EXERCISE OBJECTIVE => Word for word, repeat the data that follows. Do not include the pictures.

INFORMATION SHOWN =>
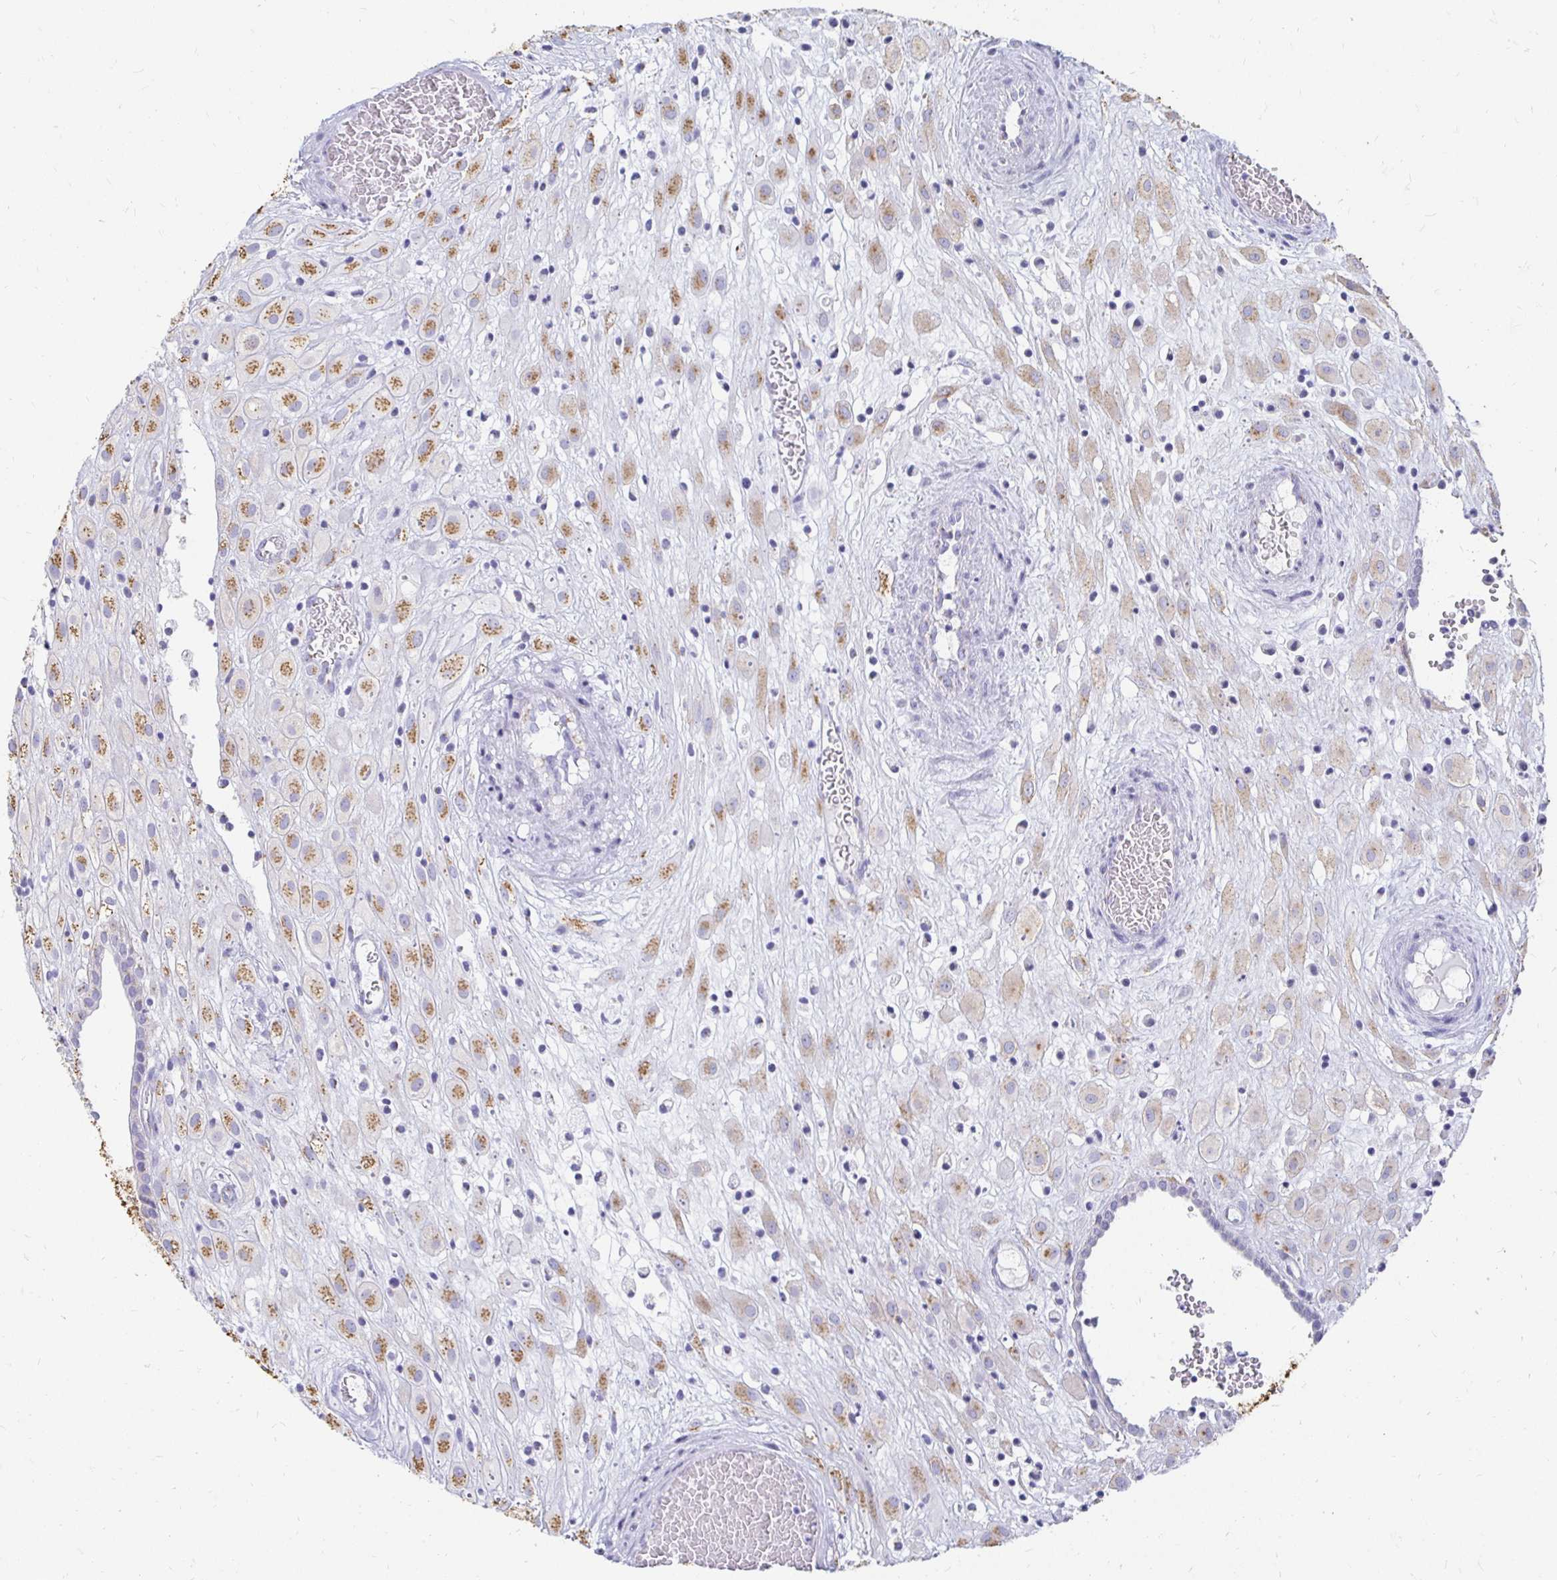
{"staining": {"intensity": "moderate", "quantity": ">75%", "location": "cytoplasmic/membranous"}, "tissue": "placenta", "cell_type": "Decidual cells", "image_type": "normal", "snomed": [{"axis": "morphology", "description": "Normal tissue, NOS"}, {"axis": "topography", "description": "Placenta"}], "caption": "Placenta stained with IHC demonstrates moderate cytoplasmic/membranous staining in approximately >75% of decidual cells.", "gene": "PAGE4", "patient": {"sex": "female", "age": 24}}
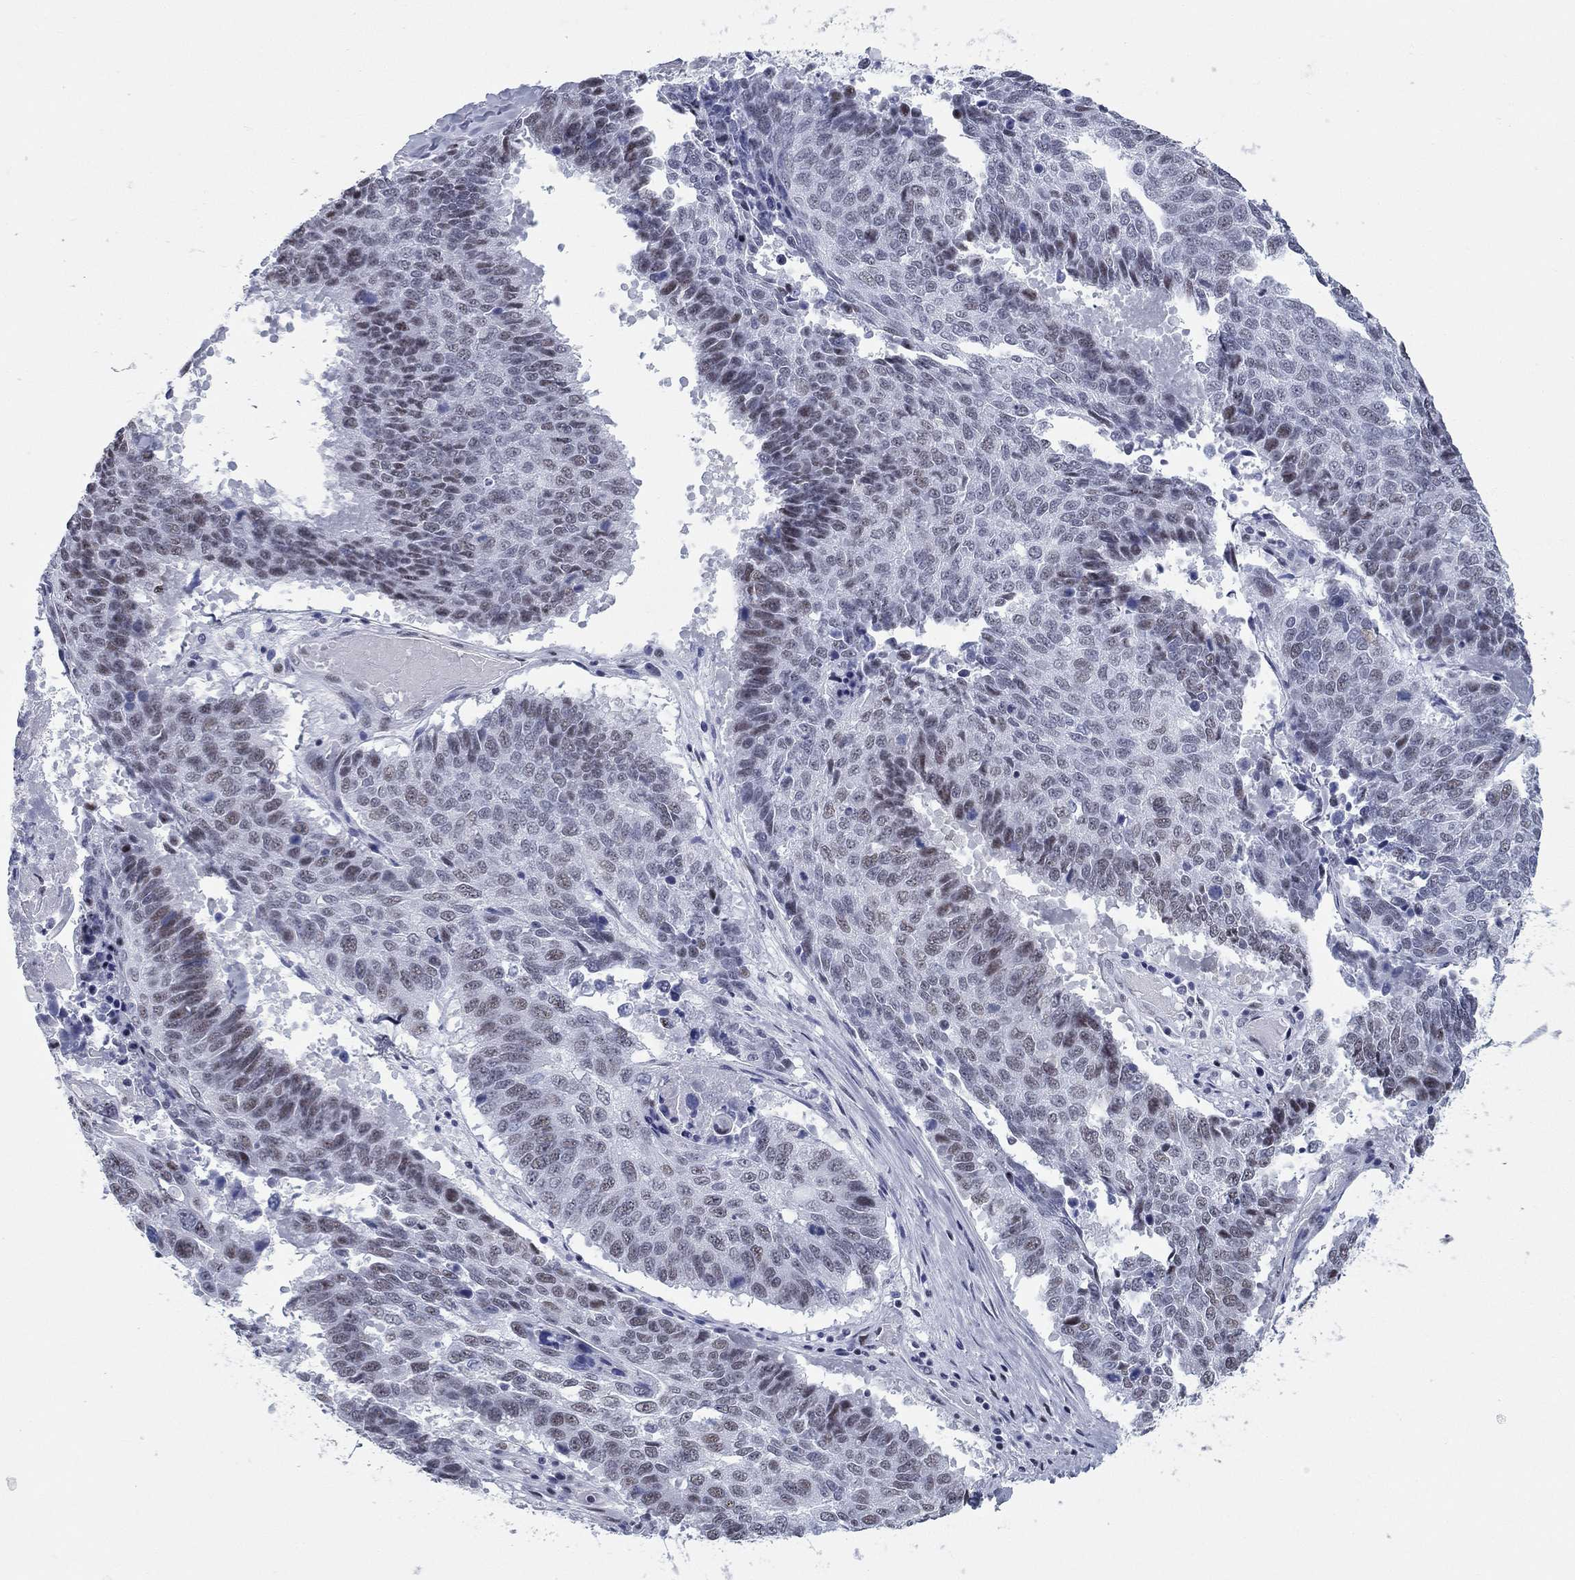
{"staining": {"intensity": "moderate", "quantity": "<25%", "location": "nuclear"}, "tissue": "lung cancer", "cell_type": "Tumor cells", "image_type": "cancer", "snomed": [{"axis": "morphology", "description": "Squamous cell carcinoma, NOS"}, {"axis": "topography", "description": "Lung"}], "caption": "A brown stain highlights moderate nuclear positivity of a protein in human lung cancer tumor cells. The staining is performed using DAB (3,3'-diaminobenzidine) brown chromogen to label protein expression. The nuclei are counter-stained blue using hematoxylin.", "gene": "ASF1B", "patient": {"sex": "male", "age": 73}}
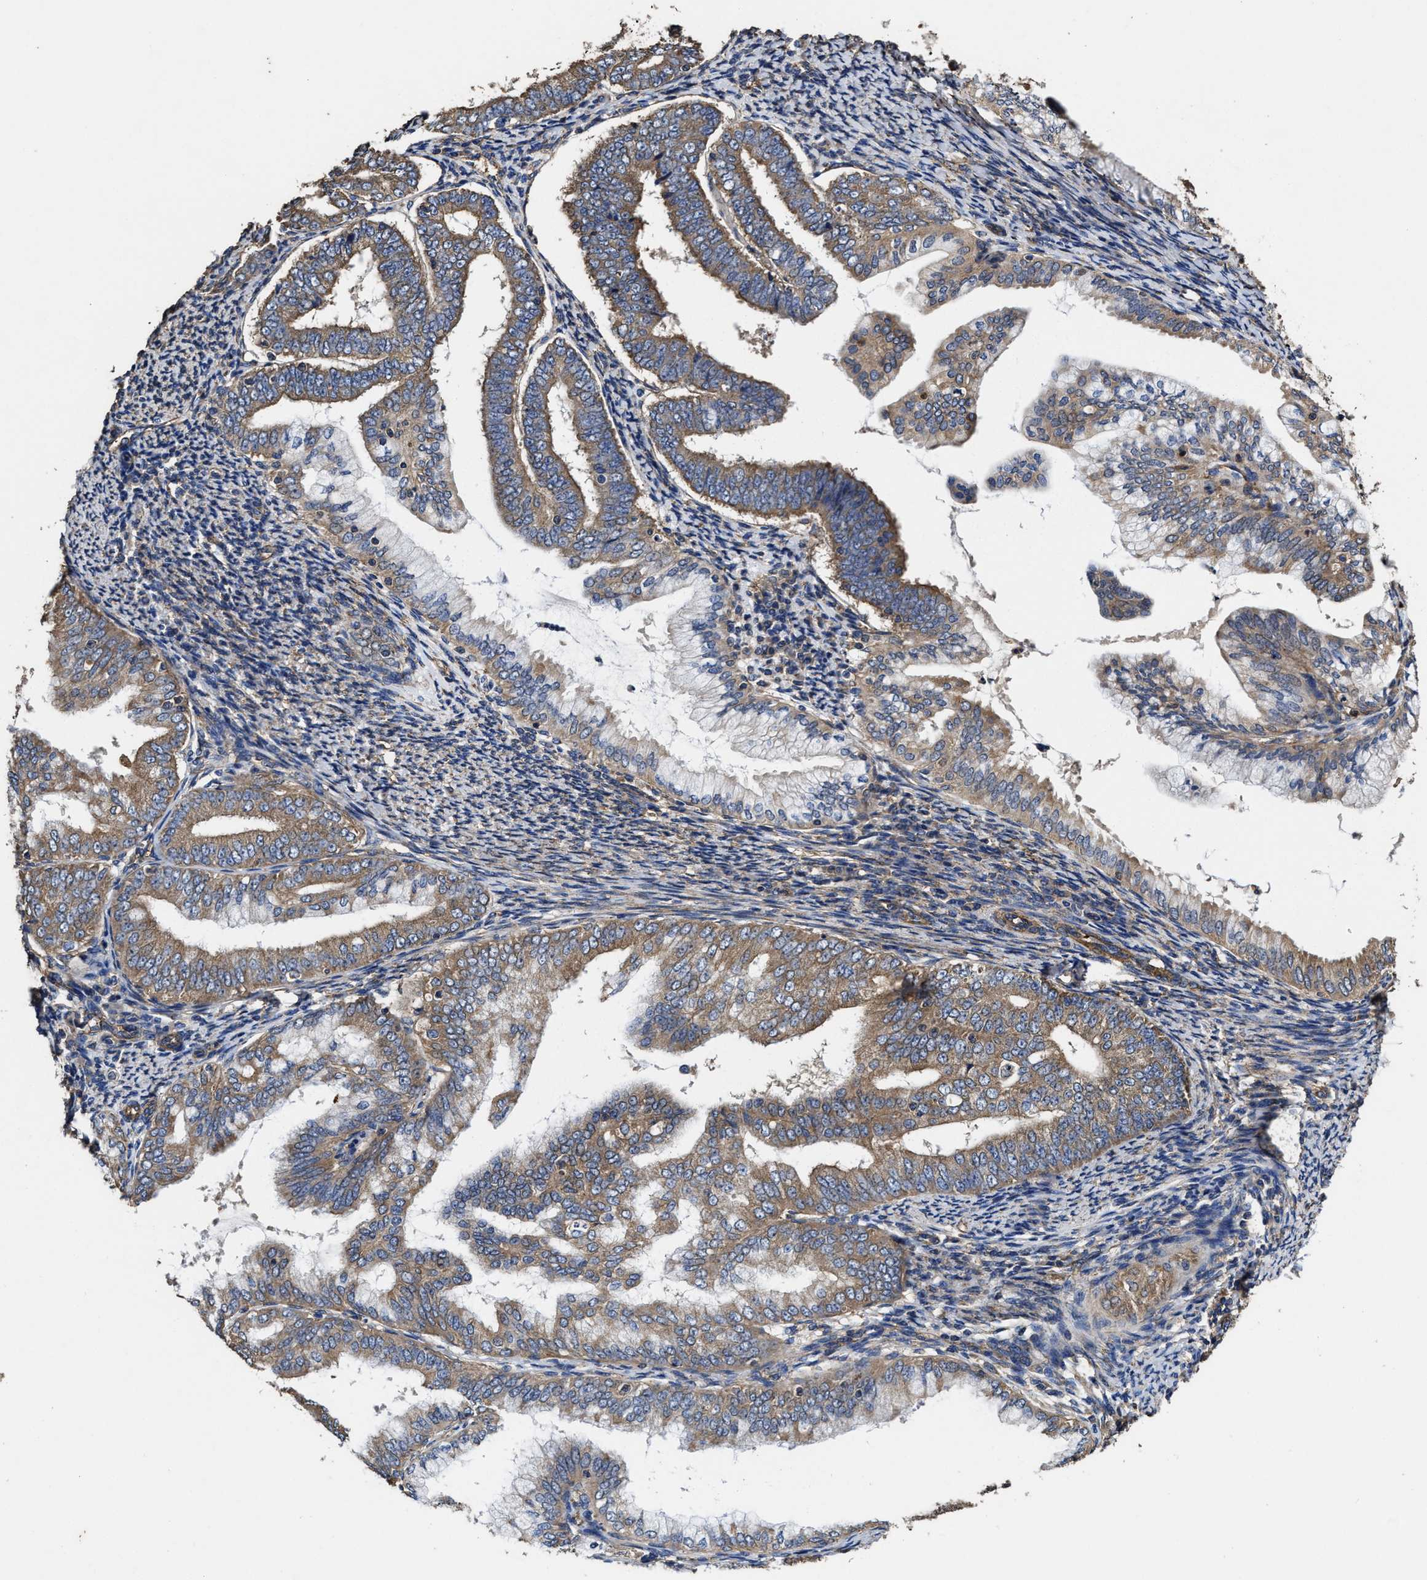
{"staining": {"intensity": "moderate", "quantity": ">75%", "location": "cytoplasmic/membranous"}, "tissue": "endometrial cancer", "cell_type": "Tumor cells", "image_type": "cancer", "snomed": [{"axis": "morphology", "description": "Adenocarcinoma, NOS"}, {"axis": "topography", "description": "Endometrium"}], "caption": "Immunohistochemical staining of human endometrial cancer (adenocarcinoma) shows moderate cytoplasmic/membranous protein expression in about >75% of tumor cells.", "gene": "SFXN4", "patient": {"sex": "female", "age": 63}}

ANSWER =>
{"staining": {"intensity": "moderate", "quantity": ">75%", "location": "cytoplasmic/membranous"}, "tissue": "placenta", "cell_type": "Decidual cells", "image_type": "normal", "snomed": [{"axis": "morphology", "description": "Normal tissue, NOS"}, {"axis": "topography", "description": "Placenta"}], "caption": "Placenta stained with IHC demonstrates moderate cytoplasmic/membranous staining in approximately >75% of decidual cells.", "gene": "PAGE4", "patient": {"sex": "female", "age": 24}}
{"staining": {"intensity": "moderate", "quantity": "<25%", "location": "nuclear"}, "tissue": "lung cancer", "cell_type": "Tumor cells", "image_type": "cancer", "snomed": [{"axis": "morphology", "description": "Squamous cell carcinoma, NOS"}, {"axis": "topography", "description": "Lung"}], "caption": "A brown stain highlights moderate nuclear positivity of a protein in human lung cancer tumor cells. The staining is performed using DAB (3,3'-diaminobenzidine) brown chromogen to label protein expression. The nuclei are counter-stained blue using hematoxylin.", "gene": "ASF1B", "patient": {"sex": "male", "age": 73}}
{"staining": {"intensity": "moderate", "quantity": ">75%", "location": "cytoplasmic/membranous"}, "tissue": "endometrial cancer", "cell_type": "Tumor cells", "image_type": "cancer", "snomed": [{"axis": "morphology", "description": "Adenocarcinoma, NOS"}, {"axis": "topography", "description": "Endometrium"}], "caption": "Immunohistochemical staining of human endometrial cancer (adenocarcinoma) shows moderate cytoplasmic/membranous protein expression in about >75% of tumor cells.", "gene": "SFXN4", "patient": {"sex": "female", "age": 63}}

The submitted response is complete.